At SSHRC, we are seeing the results of fostering international research collaboration through a diversity of innovative funding mechanisms.  Between 2017 and 2021, some 2125 Insight and Connection grants featuring 5914 international co-applicants/collaborators, were awarded, valued at close to $398.5M.  During the same period, 344 projects featuring 1135 distinct international partners and valued at $225M were awarded through Partnership Grants. And finally, between 2018-2021, 217 grants, featuring 456 co-applicants and collaborators with an international affiliation, valued at $56.5M, were awarded through the NFRF program noted above. In total, these investments have supported some 2683 projects, featuring 7505 international partners/collaborators/co-applicants, valued at $680.4M – an important indicator of the potential for Canada’s research capacity to lead on the global stage.

Early next year, through the CRCC’s NFRF competition, Canada will lead the world once again in supporting further interdisciplinary research on sustainability.  In partnership with countries such as South Africa, the United Kingdom and the United States, NFRF’s International Joint Initiative for Research in Climate Change Adaptation and Mitigation will focus on research supporting communities that are most affected by climate change, including Indigenous communities in the North. This initiative will seize the opportunity for the development of mitigation measures, rapid upscaling of adaption approaches and tactics to ensure action and implementation. It will mobilize the full spectrum of Indigenous leadership, participation and knowledge systems.

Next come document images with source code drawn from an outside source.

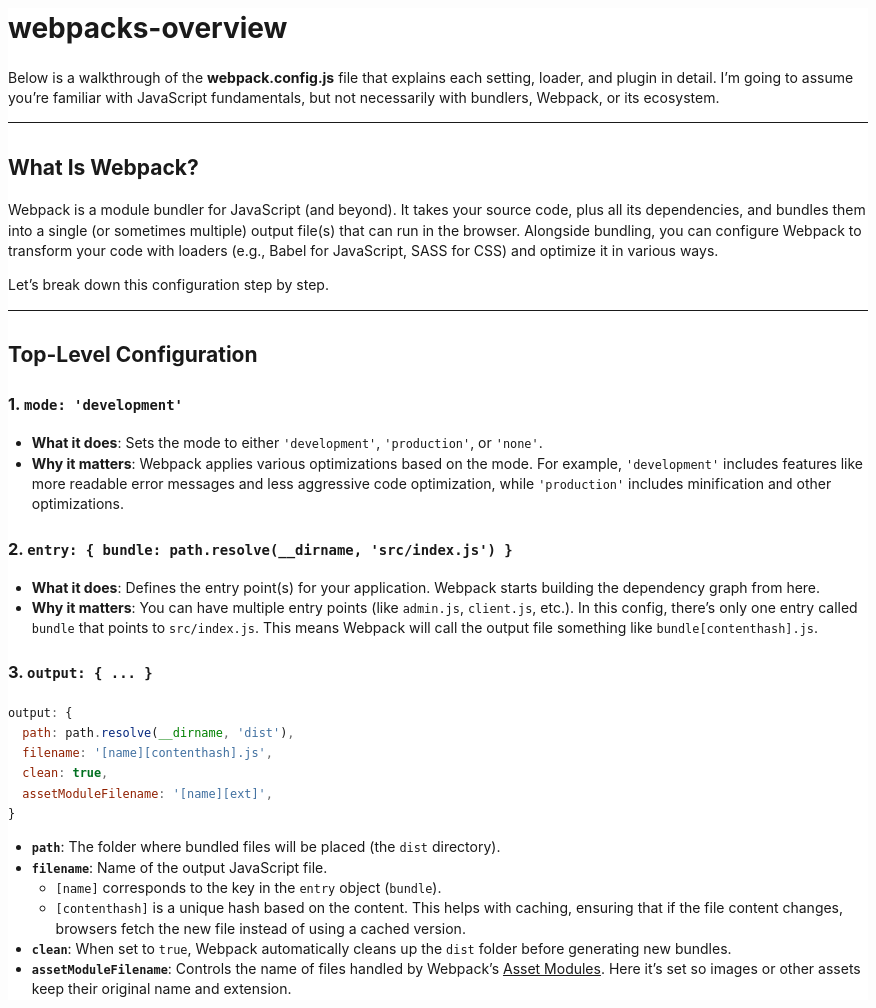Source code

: # webpacks-overview

Below is a walkthrough of the **webpack.config.js** file that explains each setting, loader, and plugin in detail. I’m going to assume you’re familiar with JavaScript fundamentals, but not necessarily with bundlers, Webpack, or its ecosystem.

---

## What Is Webpack?

Webpack is a module bundler for JavaScript (and beyond). It takes your source code, plus all its dependencies, and bundles them into a single (or sometimes multiple) output file(s) that can run in the browser. Alongside bundling, you can configure Webpack to transform your code with loaders (e.g., Babel for JavaScript, SASS for CSS) and optimize it in various ways.

Let’s break down this configuration step by step.

---

## Top-Level Configuration

### 1. `mode: 'development'`

- **What it does**: Sets the mode to either `'development'`, `'production'`, or `'none'`.
- **Why it matters**: Webpack applies various optimizations based on the mode. For example, `'development'` includes features like more readable error messages and less aggressive code optimization, while `'production'` includes minification and other optimizations.

### 2. `entry: { bundle: path.resolve(__dirname, 'src/index.js') }`

- **What it does**: Defines the entry point(s) for your application. Webpack starts building the dependency graph from here.
- **Why it matters**: You can have multiple entry points (like `admin.js`, `client.js`, etc.). In this config, there’s only one entry called `bundle` that points to `src/index.js`. This means Webpack will call the output file something like `bundle[contenthash].js`.

### 3. `output: { ... }`

```js
output: {
  path: path.resolve(__dirname, 'dist'),
  filename: '[name][contenthash].js',
  clean: true,
  assetModuleFilename: '[name][ext]',
}
```

- **`path`**: The folder where bundled files will be placed (the `dist` directory).
- **`filename`**: Name of the output JavaScript file.
  - `[name]` corresponds to the key in the `entry` object (`bundle`).
  - `[contenthash]` is a unique hash based on the content. This helps with caching, ensuring that if the file content changes, browsers fetch the new file instead of using a cached version.
- **`clean`**: When set to `true`, Webpack automatically cleans up the `dist` folder before generating new bundles.
- **`assetModuleFilename`**: Controls the name of files handled by Webpack’s [Asset Modules](https://webpack.js.org/guides/asset-modules/). Here it’s set so images or other assets keep their original name and extension.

Led by Canada’s research funding agencies and the CRCC, these are just a few examples of Canada’s leadership and participation in international research opportunities and platforms. But we know we must do more. We must continue to inspire and create new ways of thinking and novel ideas that help us better understand and solve multi-dimensional grand challenges, benefitting not only Canadians, but citizens worldwide, and cementing Canada’s reputation as a preferred and trusted research leader and partner.